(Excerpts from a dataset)
== Segment start ==

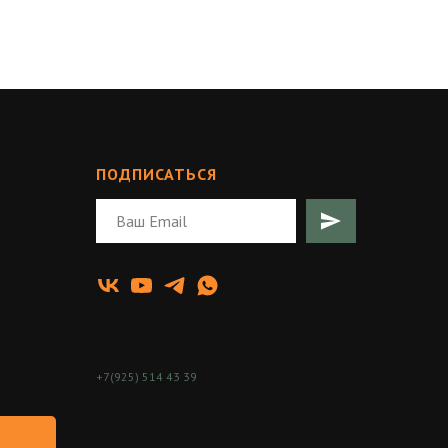
ПОДПИСАТЬСЯ
+7(925) 514 43 39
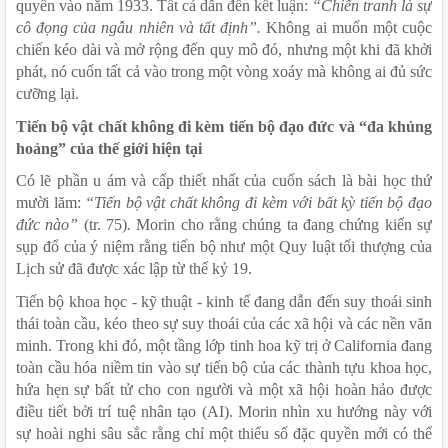
quyền vào năm 1933. Tất cả dẫn đến kết luận: 
“Chiến tranh là sự 
cô đọng của ngẫu nhiên và tất định”. 
Không ai muốn một cuộc 
chiến kéo dài và mở rộng đến quy mô đó, nhưng một khi đã khởi 
phát, nó cuốn tất cả vào trong một vòng xoáy mà không ai đủ sức 
cưỡng lại. 
Tiến bộ vật chất không đi kèm tiến bộ đạo đức và “đa khủng 
hoảng” của thế giới hiện tại
Có lẽ phần u ám và cấp thiết nhất của cuốn sách là bài học thứ 
mười lăm: 
“Tiến bộ vật chất không đi kèm với bất kỳ tiến bộ đạo 
đức nào”
 (tr. 75)
. 
Morin cho rằng chúng ta đang chứng kiến sự 
sụp đổ của ý niệm rằng tiến bộ như một Quy luật tối thượng của 
Lịch sử đã được xác lập từ thế kỷ 19.
Tiến bộ khoa học - kỹ thuật - kinh tế đang dẫn đến suy thoái sinh 
thái toàn cầu, kéo theo sự suy thoái của các xã hội và các nền văn 
minh. Trong khi đó, một tầng lớp tinh hoa kỹ trị ở California đang 
toàn cầu hóa niềm tin vào sự tiến bộ của các thành tựu khoa học, 
hứa hẹn sự bất tử cho con người và một xã hội hoàn hảo được 
điều tiết bởi trí tuệ nhân tạo (AI). Morin nhìn xu hướng này với 
sự hoài nghi sâu sắc rằng chỉ một thiểu số đặc quyền mới có thể 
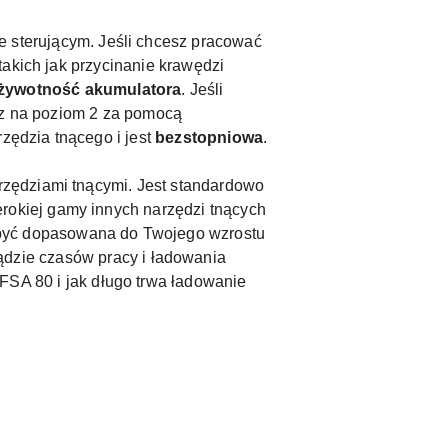
 sterującym. Jeśli chcesz pracować
takich jak przycinanie krawędzi
żywotność akumulatora
. Jeśli
ącz na poziom 2 za pomocą
ędzia tnącego i jest
bezstopniowa
.
zędziami tnącymi. Jest standardowo
okiej gamy innych narzędzi tnących
być dopasowana do Twojego wzrostu
ądzie
czasów pracy i ładowania
SA 80 i jak długo trwa ładowanie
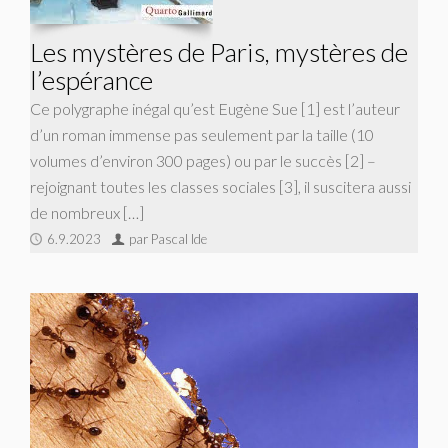
Les mystères de Paris, mystères de
l’espérance
Ce polygraphe inégal qu’est Eugène Sue [1] est l’auteur
d’un roman immense pas seulement par la taille (10
volumes d’environ 300 pages) ou par le succès [2] –
rejoignant toutes les classes sociales [3], il suscitera aussi
de nombreux […]
6.9.2023
par Pascal Ide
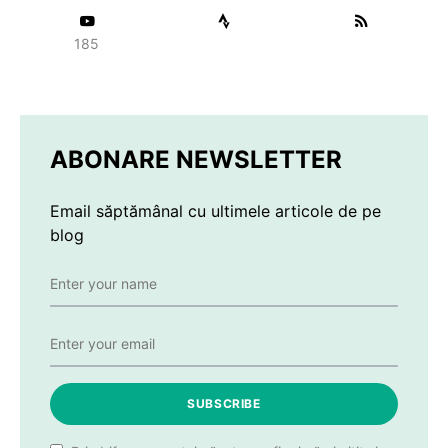
185
ABONARE NEWSLETTER
Email săptămânal cu ultimele articole de pe
blog
SUBSCRIBE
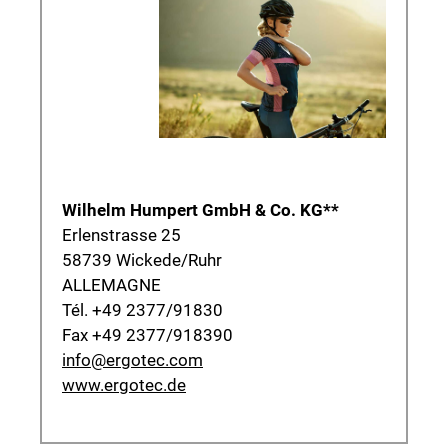
Wilhelm Humpert GmbH & Co. KG**
Erlenstrasse 25
58739 Wickede/Ruhr
ALLEMAGNE
Tél. +49 2377/91830
Fax +49 2377/918390
info@ergotec.com
www.ergotec.de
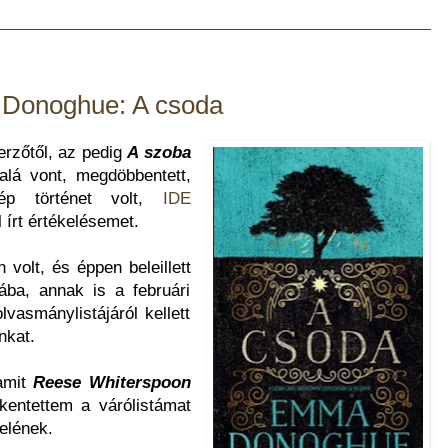
Donoghue: A csoda
rzőtől, az pedig
A szoba
alá vont, megdöbbentett,
zép történet volt,
IDE
 írt értékelésemet.
volt, és éppen beleillett
ba, annak is a februári
lvasmánylistájáról kellett
ónkat.
 amit
Reese Whiterspoon
kkentettem a várólistámat
telének.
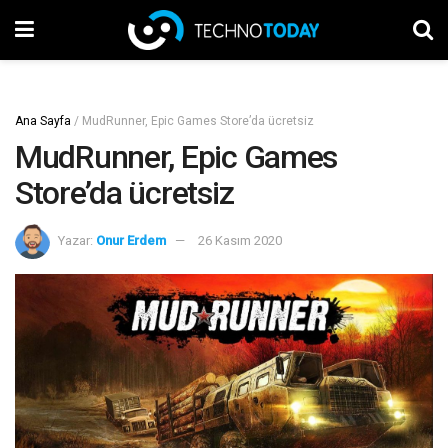
Ana Sayfa
/
MudRunner, Epic Games Store’da ücretsiz
MudRunner, Epic Games
Store’da ücretsiz
Yazar:
Onur Erdem
26 Kasım 2020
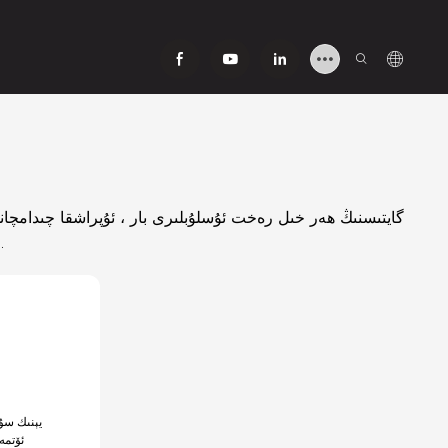
گايتىسنىڭ ھەر خىل رەخت ئۇسلۇبلىرى بار ، ئۇپراشقا چىدامچانل
مۇقىملىقى ياخشى ، پۇتنى باغلاش ۋە ئاياغنى ئۇلاش ئاسان ، تېيىلىش ئاسان ئەمەس.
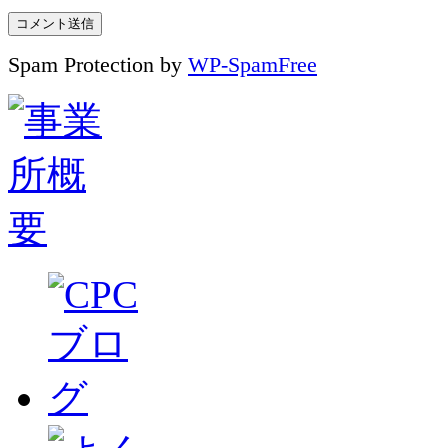
Spam Protection by
WP-SpamFree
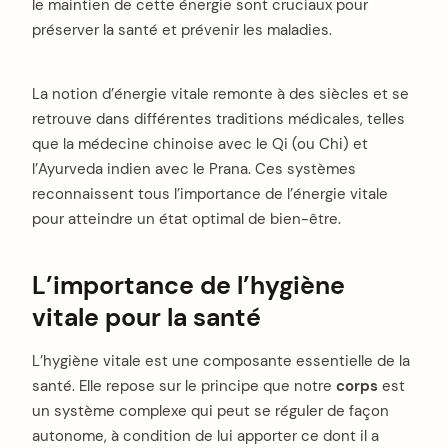
le maintien de cette énergie sont cruciaux pour
préserver la santé et prévenir les maladies.
La notion d’énergie vitale remonte à des siècles et se
retrouve dans différentes traditions médicales, telles
que la médecine chinoise avec le Qi (ou Chi) et
l’Ayurveda indien avec le Prana. Ces systèmes
reconnaissent tous l’importance de l’énergie vitale
pour atteindre un état optimal de bien-être.
L’importance de l’hygiène
vitale pour la santé
L’hygiène vitale est une composante essentielle de la
santé. Elle repose sur le principe que notre
corps
est
un système complexe qui peut se réguler de façon
autonome, à condition de lui apporter ce dont il a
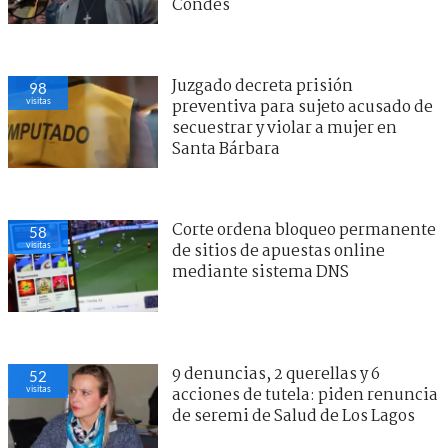
Condes
Juzgado decreta prisión
98
visitas
preventiva para sujeto acusado de
secuestrar y violar a mujer en
Santa Bárbara
Corte ordena bloqueo permanente
58
visitas
de sitios de apuestas online
mediante sistema DNS
9 denuncias, 2 querellas y 6
52
visitas
acciones de tutela: piden renuncia
de seremi de Salud de Los Lagos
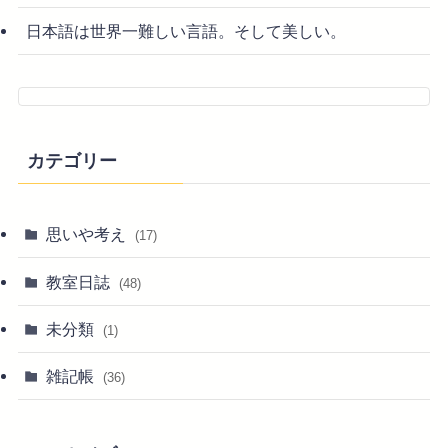
日本語は世界一難しい言語。そして美しい。
カテゴリー
思いや考え
(17)
教室日誌
(48)
未分類
(1)
雑記帳
(36)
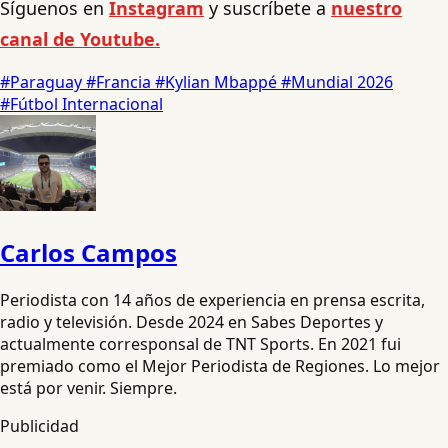
Síguenos en
Instagram
y suscríbete a
nuestro
canal de Youtube.
#Paraguay
#Francia
#Kylian Mbappé
#Mundial 2026
#Fútbol Internacional
Carlos Campos
Periodista con 14 años de experiencia en prensa escrita,
radio y televisión. Desde 2024 en Sabes Deportes y
actualmente corresponsal de TNT Sports. En 2021 fui
premiado como el Mejor Periodista de Regiones. Lo mejor
está por venir. Siempre.
Publicidad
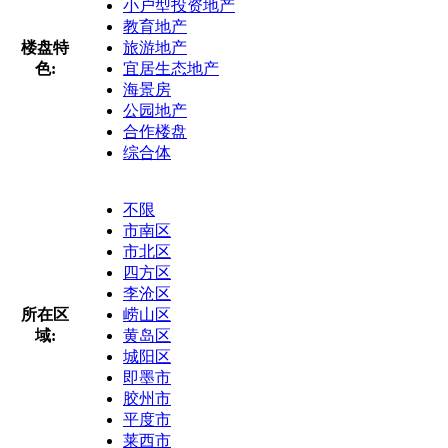
小户型投资地产
教育地产
楼盘特
旅游地产
色:
宜居生态地产
海景房
公园地产
合作楼盘
综合体
不限
市南区
市北区
四方区
李沧区
所在区
崂山区
域:
黄岛区
城阳区
即墨市
胶州市
平度市
莱西市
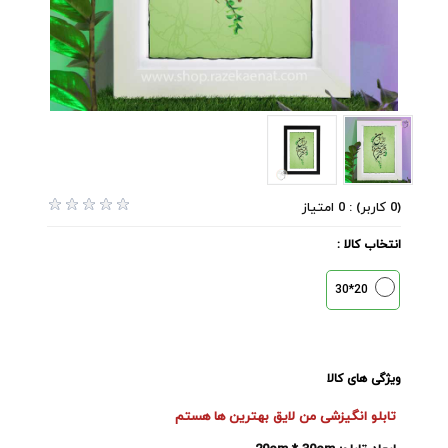
(0 کاربر) : 0 امتیاز
انتخاب کالا :
20*30
ویژگی های کالا
تابلو انگیزشی من لایق بهترین ها هستم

== Segment end ==

# [Exercise]
Starting with the line that has "kkentettem a várólistámat" and ending with the line that has "le maintien de", repeat the lines above exactly, omitting every picture.

# [Task output]
kkentettem a várólistámat
telének.
Ana Sayfa
/
MudRunner, Epic Games Store’da ücretsiz
MudRunner, Epic Games
Store’da ücretsiz
Yazar:
Onur Erdem
26 Kasım 2020
گايتىسنىڭ ھەر خىل رەخت ئۇسلۇبلىرى بار ، ئۇپراشقا چىدامچانل
مۇقىملىقى ياخشى ، پۇتنى باغلاش ۋە ئاياغنى ئۇلاش ئاسان ، تېيىلىش ئاسان ئەمەس.
Spam Protection by
WP-SpamFree
le maintien de cette énergie sont cruciaux pour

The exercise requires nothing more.